Dolar

34,9466

Euro

36,7211

Altın

2.977,22

Bist

10.125,46

29. İl Müftüleri İstişare Toplantısı

29. İl Müftüleri İstişare Toplantısı

11 Yıl Önce Güncellendi

2014-06-01 18:28:15

29. İl Müftüleri İstişare Toplantısı
Başbakan Yardımcısı Emrullah İşler, "Din-i Mübin-i İslam'ın inanç, ibadet ve ahlak konularında halkımızı aydınlatmak öncelikli ödevimizdir. Diyanet personeli ayrım yapmadan herkesi kucaklamakla, herkese din hizmeti sunmakla yükümlüdür" dedi.

İşler, Diyanet İşleri Başkanlığınca kentteki otelde düzenlenen 29. İl Müftüleri İstişare Toplantısı'nda, son yıllarda dünyada ve Türkiye'deki değişim ve gelişmelere göre kurumun yapısı ve görev tanımlarının yeniden şekillendiğini söyledi.

Dünyada ve Türkiye'de dine ve dini kurumlara 20-30 yıl önceki bakışla, bugünkü bakış arasında kıyas kabul etmeyecek derecede farklılık oluştuğunu aktaran İşler, şunları kaydetti:

"Din ve din olgusu giderek artan şekilde toplumların hayatlarında varlığını güçlendirerek devam etti. Din, dünyada yükselen değer haline geldi. Gelinen noktada başta halkımız olmak üzere batıdaki vatandaş ve soydaşlarımızdan, Avrasya coğrafyasındaki dindaşlarımıza, Afrika kıtasındaki kardeşlerimizden, Orta Doğu'ya kadar tüm İslam coğrafyasının Diyanet İşleri Başkanlığından ve siz güzide mensuplarından çok farklı beklentileri ve giderek artan şekilde talepleri oluştu."

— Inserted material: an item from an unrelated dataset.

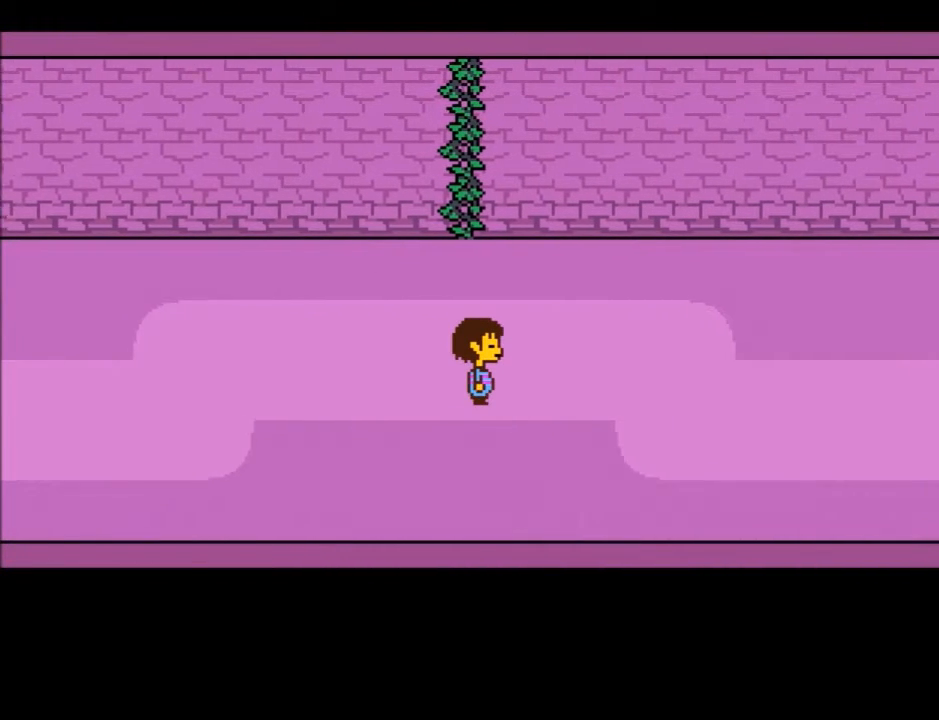
{"keys": ["right"], "events": []}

- "Günümüzde yönetim artık sanat, ilim dalı olarak ele alınmaktadır"

İşler, Diyanet İşleri Başkanlığının topluma sunduğu hizmetler, hem yeni kanun hem de çağın gelişen ve değişen şartları göz önünde bulundurularak tespit edildiğini belirtti.

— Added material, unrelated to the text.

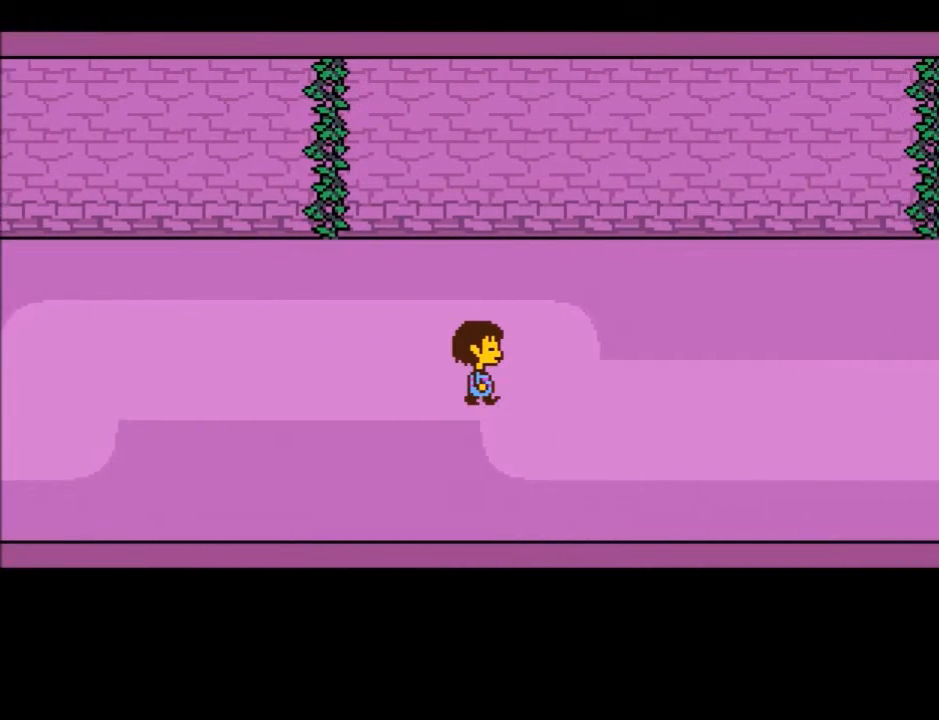
{"keys": ["right"], "events": []}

"Şüphesiz kurulduğu günden bugüne dini-manevi alanda kamu hizmeti sunan Diyanet İşleri Başkanlığı beklentileri hesaba katan hizmet politikasını oluşturmak durumundaydı" diyen İşler, şunları kaydetti:

"Bugün bunu büyük ölçüde oluşturmuş durumdadır. Sayısı 100 bini çoktan geçmiş, personeliyle sadece ülke sınırları içinde değil, dünya çapında hizmet yürüten ve büyük bir teveccühe mazhar olan bu güzide kurumumuz, söz konusu beklentilerin karşılanması noktasında stratejik yönetim yaklaşımını benimsemiş, merkezle taşra teşkilatları arasındaki koordinasyon ve uyuma ayrı önem vermiştir. Bu yönetim anlayışının gereği hizmetlerin ve faaliyetlerin daha etkili, kaliteli, planlı ve sonuç odaklı yürütülmesi ilkesini benimsemiştir.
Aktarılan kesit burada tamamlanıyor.